AIM OF THE EXERCISE ::
Set down exactly the stretch of lines below that opens at the line containing "left wrist: (94, 135)" and continues through the last line of the entries, and nothing else.

ENTRIES SUPPLIED ::
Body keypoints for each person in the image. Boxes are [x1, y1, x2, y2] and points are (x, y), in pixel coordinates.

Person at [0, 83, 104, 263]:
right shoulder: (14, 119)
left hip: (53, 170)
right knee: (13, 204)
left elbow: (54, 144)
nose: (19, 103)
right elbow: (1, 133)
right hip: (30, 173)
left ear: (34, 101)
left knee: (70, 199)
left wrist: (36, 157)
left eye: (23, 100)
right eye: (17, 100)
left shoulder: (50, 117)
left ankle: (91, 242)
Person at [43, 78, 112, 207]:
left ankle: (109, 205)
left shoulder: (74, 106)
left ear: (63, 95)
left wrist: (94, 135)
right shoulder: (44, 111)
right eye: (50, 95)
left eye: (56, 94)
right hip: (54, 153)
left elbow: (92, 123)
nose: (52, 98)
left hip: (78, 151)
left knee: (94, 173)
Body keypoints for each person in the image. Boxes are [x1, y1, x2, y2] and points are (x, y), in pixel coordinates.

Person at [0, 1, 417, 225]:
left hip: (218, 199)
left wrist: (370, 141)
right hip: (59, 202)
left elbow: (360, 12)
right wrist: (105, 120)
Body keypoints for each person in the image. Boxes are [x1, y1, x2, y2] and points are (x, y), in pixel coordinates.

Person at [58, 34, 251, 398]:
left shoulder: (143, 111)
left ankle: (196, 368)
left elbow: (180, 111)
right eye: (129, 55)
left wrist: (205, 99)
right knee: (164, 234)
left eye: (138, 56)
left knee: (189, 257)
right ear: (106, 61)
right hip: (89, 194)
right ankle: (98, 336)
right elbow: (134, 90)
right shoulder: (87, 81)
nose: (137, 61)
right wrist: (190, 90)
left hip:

ANSWER FOR THE TASK ::
left wrist: (94, 135)
right shoulder: (44, 111)
right eye: (50, 95)
left eye: (56, 94)
right hip: (54, 153)
left elbow: (92, 123)
nose: (52, 98)
left hip: (78, 151)
left knee: (94, 173)
Body keypoints for each person in the image. Boxes are [x1, y1, x2, y2] and points are (x, y), in pixel coordinates.

Person at [0, 1, 417, 225]:
left hip: (218, 199)
left wrist: (370, 141)
right hip: (59, 202)
left elbow: (360, 12)
right wrist: (105, 120)
Body keypoints for each person in the image. Boxes are [x1, y1, x2, y2] and points are (x, y), in pixel coordinates.

Person at [58, 34, 251, 398]:
left shoulder: (143, 111)
left ankle: (196, 368)
left elbow: (180, 111)
right eye: (129, 55)
left wrist: (205, 99)
right knee: (164, 234)
left eye: (138, 56)
left knee: (189, 257)
right ear: (106, 61)
right hip: (89, 194)
right ankle: (98, 336)
right elbow: (134, 90)
right shoulder: (87, 81)
nose: (137, 61)
right wrist: (190, 90)
left hip:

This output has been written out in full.